* **Dataset**:
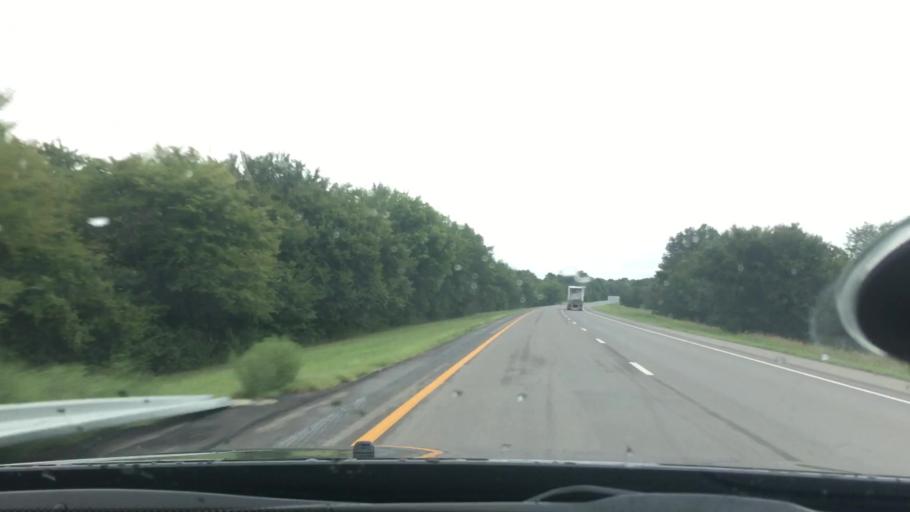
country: US
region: Oklahoma
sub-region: Okmulgee County
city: Morris
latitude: 35.4460
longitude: -95.7674
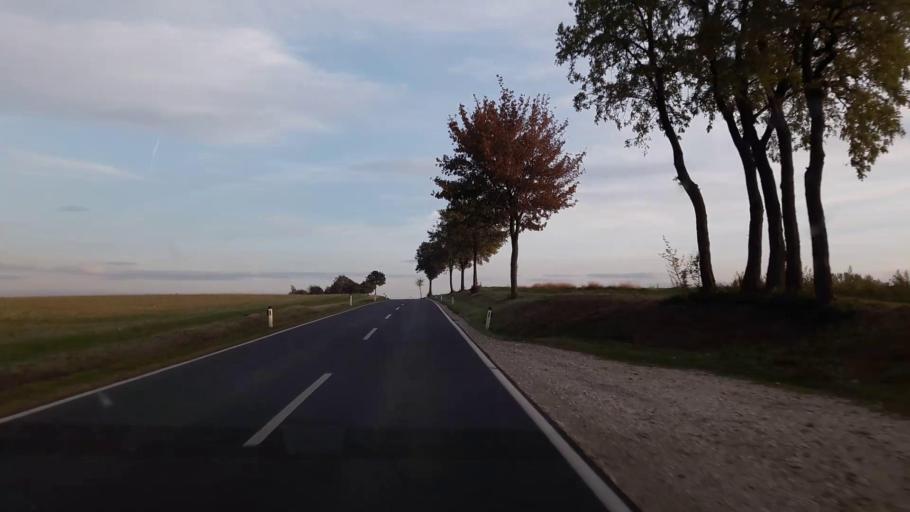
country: AT
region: Lower Austria
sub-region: Politischer Bezirk Korneuburg
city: Grossrussbach
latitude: 48.4416
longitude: 16.3890
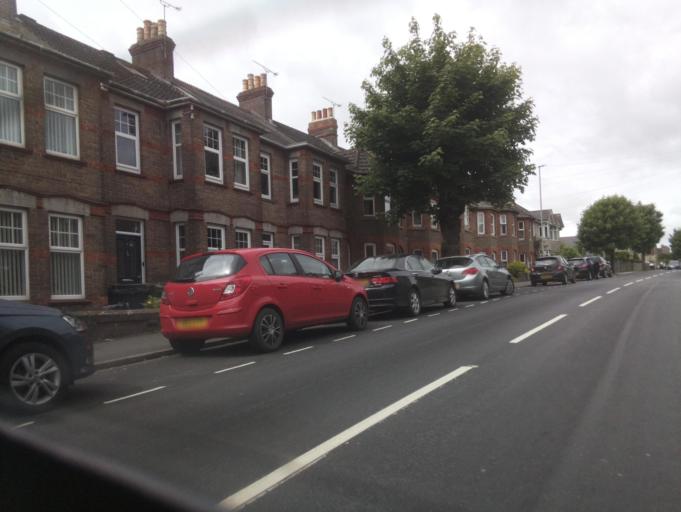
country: GB
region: England
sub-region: Dorset
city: Dorchester
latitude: 50.7114
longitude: -2.4467
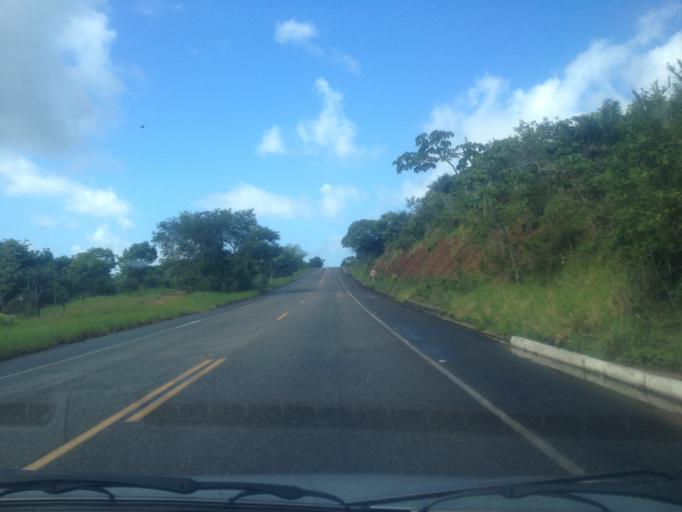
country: BR
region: Bahia
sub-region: Conde
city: Conde
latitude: -12.0539
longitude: -37.7358
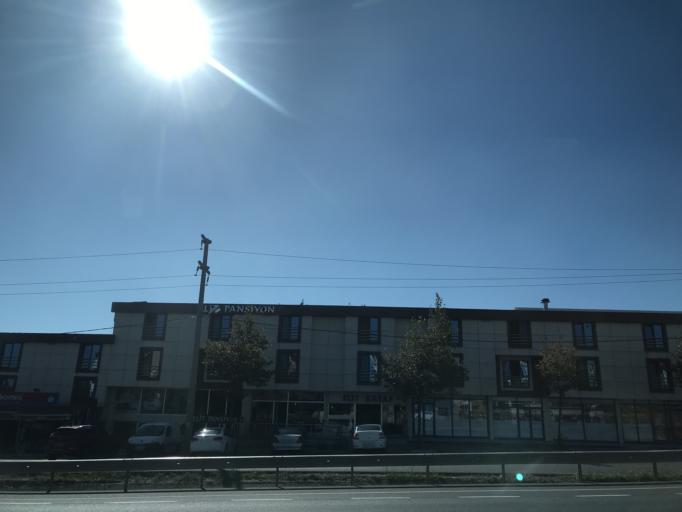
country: TR
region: Tekirdag
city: Sultankoy
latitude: 41.0475
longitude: 28.0469
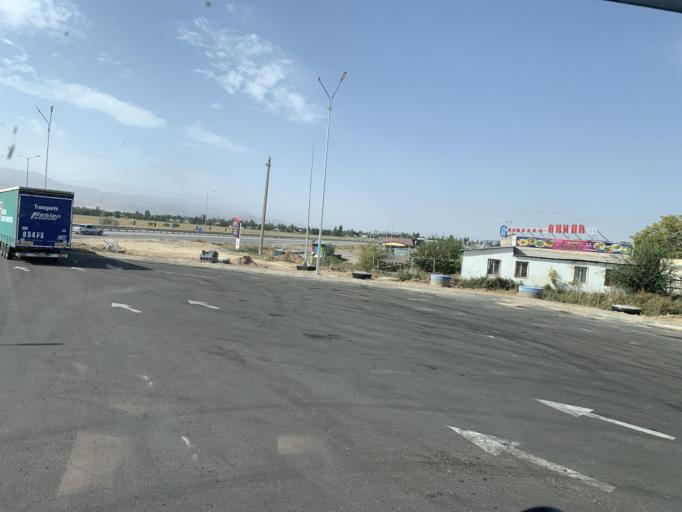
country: KZ
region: Zhambyl
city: Merke
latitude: 42.8751
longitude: 73.1304
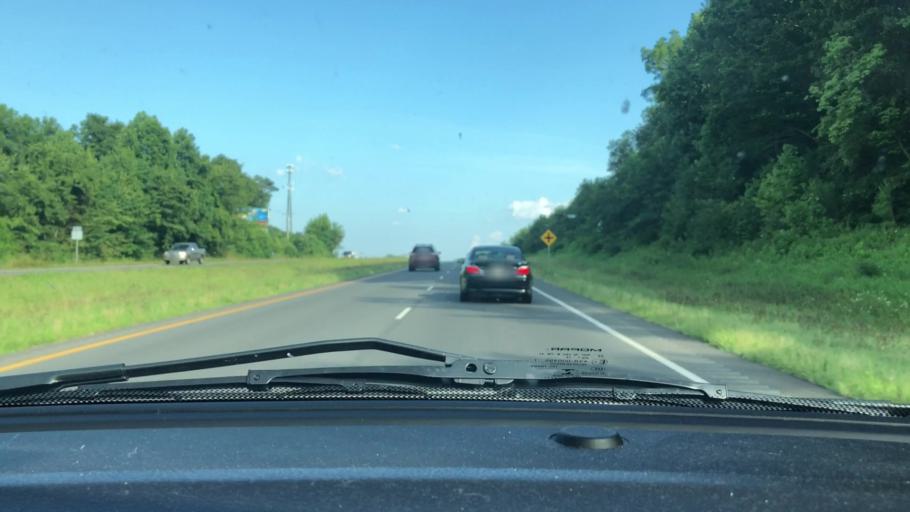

* **Given exercise**: Render every line of the listing above as a JSON list of strings, one string per line, skipping any blank lines and leaving out the pictures.

* **Answer to this exercise**:
[
  "country: US",
  "region: Oklahoma",
  "sub-region: Okmulgee County",
  "city: Morris",
  "latitude: 35.4460",
  "longitude: -95.7674",
  "country: AT",
  "region: Lower Austria",
  "sub-region: Politischer Bezirk Korneuburg",
  "city: Grossrussbach",
  "latitude: 48.4416",
  "longitude: 16.3890",
  "country: GB",
  "region: England",
  "sub-region: Dorset",
  "city: Dorchester",
  "latitude: 50.7114",
  "longitude: -2.4467",
  "country: BR",
  "region: Bahia",
  "sub-region: Conde",
  "city: Conde",
  "latitude: -12.0539",
  "longitude: -37.7358",
  "country: TR",
  "region: Tekirdag",
  "city: Sultankoy",
  "latitude: 41.0475",
  "longitude: 28.0469",
  "country: KZ",
  "region: Zhambyl",
  "city: Merke",
  "latitude: 42.8751",
  "longitude: 73.1304"
]